The Orange-bellied Parrot breeds only in summer in Tasmania, with most of the population migrating to spend winter in coastal Victoria and South Australia. Adult Orange-bellied Parrots return to Tasmania around October to breed, and leave for mainland Australia in late February to mid-March. Juveniles depart for mainland wintering grounds a little later, towards the end of March to early April. It is thought that they mostly travel at night.
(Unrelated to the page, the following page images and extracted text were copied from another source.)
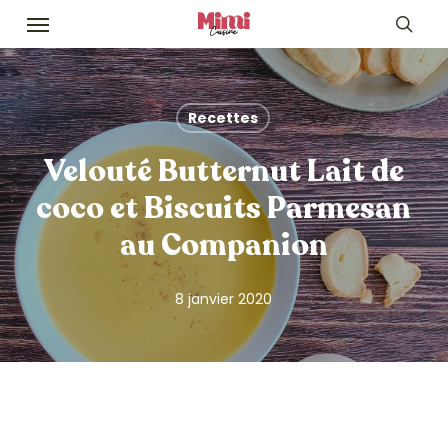
Skip
Menu
to
sea
main
content
Recettes
Velouté Butternut Lait de
coco et Biscuits Parmesan
au Companion
8 janvier 2020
The Orange-bellied Parrot is just bigger than a Budgerigar, with an average size of 23cm. The male and female vary slightly in appearance but both have a greyish-black bill, a dark-brown eye and greyish-brown legs. The male is a bright grass-green on the head, back and most of the wings, fading to a yellowish-green on the throat and breast, to bright yellow to the vent and under the tail. The belly has a bright orange patch, and there is a deep blue band between the eyes, bordered above by a faint blue line. The male also has bright blue on the bend of the wings. The female is duller, with less blue and a smaller orange belly patch.
Soft warbling sounds when feeding, and the contact call uttered in flight is a sharp ‘tzit’ repeated every few seconds. Most distinctive is the alarm call it makes when flushed, a unique ‘buzzing’ described as ‘metallic’ and ‘explosive’.
Orange-bellied Parrots are migratory birds. They breed in Tasmania in the summer months and migrate to the southern coast of mainland Australia, as far west as The Coorong in South Australia, and east in Victoria to Westernport Bay. Occasionally the Orange-bellied Parrot is seen out of this range.
Orange-bellied Parrots live in coastal and sub-coastal areas, preferring peninsulas and islands. They live in low scrublands, shore heathlands and salt marshes as well as grassy areas. Sometimes they can be seen living in golf courses. They breed in patches of woodland dominated by Smithon Peppermints, Eucalyptus nitida among coastal heathland and button grass plains.
Other plants associated with this species, include:
Juveniles form small foraging flocks and go to the mainland about a month later than adults. The Orange-bellied Parrot feeds on the ground or on low-growing shrubs.
Their food includes the seeds, fruits, flowers and berries of herbaceous plants, sedges and plants that grow in salty or alkaline conditions such as saltmarshes.
Orange-bellied Parrots nest in the hollows of eucalypt trees near button grass plains in southwest Tasmania. The female lays 3 to 6 eggs and incubates and broods the nestlings while being fed by the male every 2 to 3 hours. The male may then feed up to 5 km away from the nest site. Once the nestlings are about 10 days old, the female leaves them during the day and helps the male in feeding them. The juvenile birds leave the nest 4 to 5 weeks after hatching and may be fed by their parents before becoming independent.